At his side, Chamblain said: "My decision is made and tomorrow I will explain it." Human rights groups had expressed concern a convicted killer and human rights abuser could walk Haiti’s streets freely, as Chamblain has done since joining the rebellion that pushed Aristide out of power on Feb. 29. Chamblain signed autographs for admirers in the capital, Port-au-Prince, in the chaotic days after Aristide’s government collapsed, when armed gangs ruled and police were nowhere to be seen.

An army officer accused of heading death squads during the last years of the Duvalier family dictatorship in the 1980s, Chamblain helped form the Front for the Advancement of Progress of the Haitian People, or FRAPH, after a military junta ousted Aristide in 1991 during his first presidency. FRAPH was blamed for 3,000 deaths in the three years Aristide was in exile.

In 1995, Chamblain was convicted of the 1993 murder of Antoine Izmery, an Aristide supporter who was dragged from a church, forced to kneel and shot in the head. Chamblain returned from exile in the neighboring Dominican Republic in February, shortly after armed gangs and former soldiers began an uprising in northern Haiti. He helped lead the rebel forces that ultimately forced Aristide to flee.

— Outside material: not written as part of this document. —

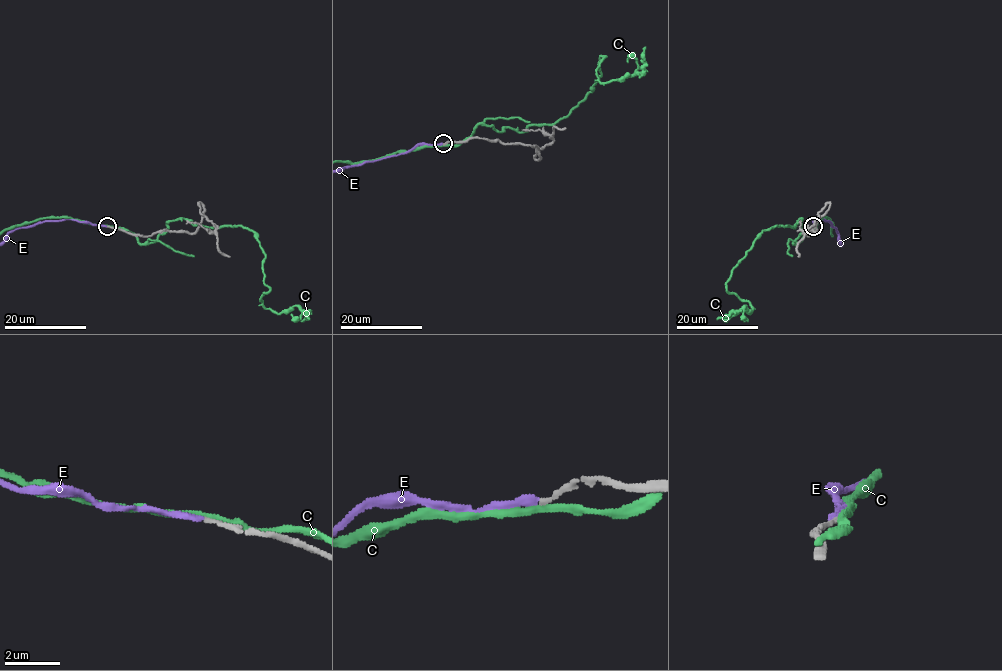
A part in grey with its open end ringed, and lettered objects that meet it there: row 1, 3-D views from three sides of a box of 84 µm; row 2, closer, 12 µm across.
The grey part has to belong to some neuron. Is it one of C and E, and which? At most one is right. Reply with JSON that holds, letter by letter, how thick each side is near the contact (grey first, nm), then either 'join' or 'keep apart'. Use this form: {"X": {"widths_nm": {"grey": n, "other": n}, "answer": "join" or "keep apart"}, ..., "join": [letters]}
{"C": {"widths_nm": {"grey": 170, "other": 240}, "answer": "keep apart"}, "E": {"widths_nm": {"grey": 160, "other": 240}, "answer": "join"}, "join": ["E"]}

The pledge to give himself up came after a meeting between rebel leaders, Haitian National Police Chief Leonce Charles, Justice Minister Bernard Gousse and representatives of the multinational force sent to Haiti to provide security. Charles said police had formulated a plan to take Chamblain into custody. But he said he was pleased the surrender would avoid any possible violence from the armed rebels. "Chamblain will go back to where he should be (prison)," he said. "It’s up to the justice system to decide this case."

Wynter Etienne, a leader of the rebels in Gonaives, the cradle of the rebellion, said Jean Pierre Baptiste, another notorious FRAPH member better known by his alias "Jean Tatoune," would also surrender to police. He did not say when. Tatoune was convicted in the 1994 Raboteau massacre, when FRAPH forces went on a rampage in a seaside slum in Gonaives and killed more than two dozen people.
Posted by:Super Hose

#1  Shit, THIS thing didn't have much of a news cycle, did it? Guess Dubya does it again?! Gotta luv 'im.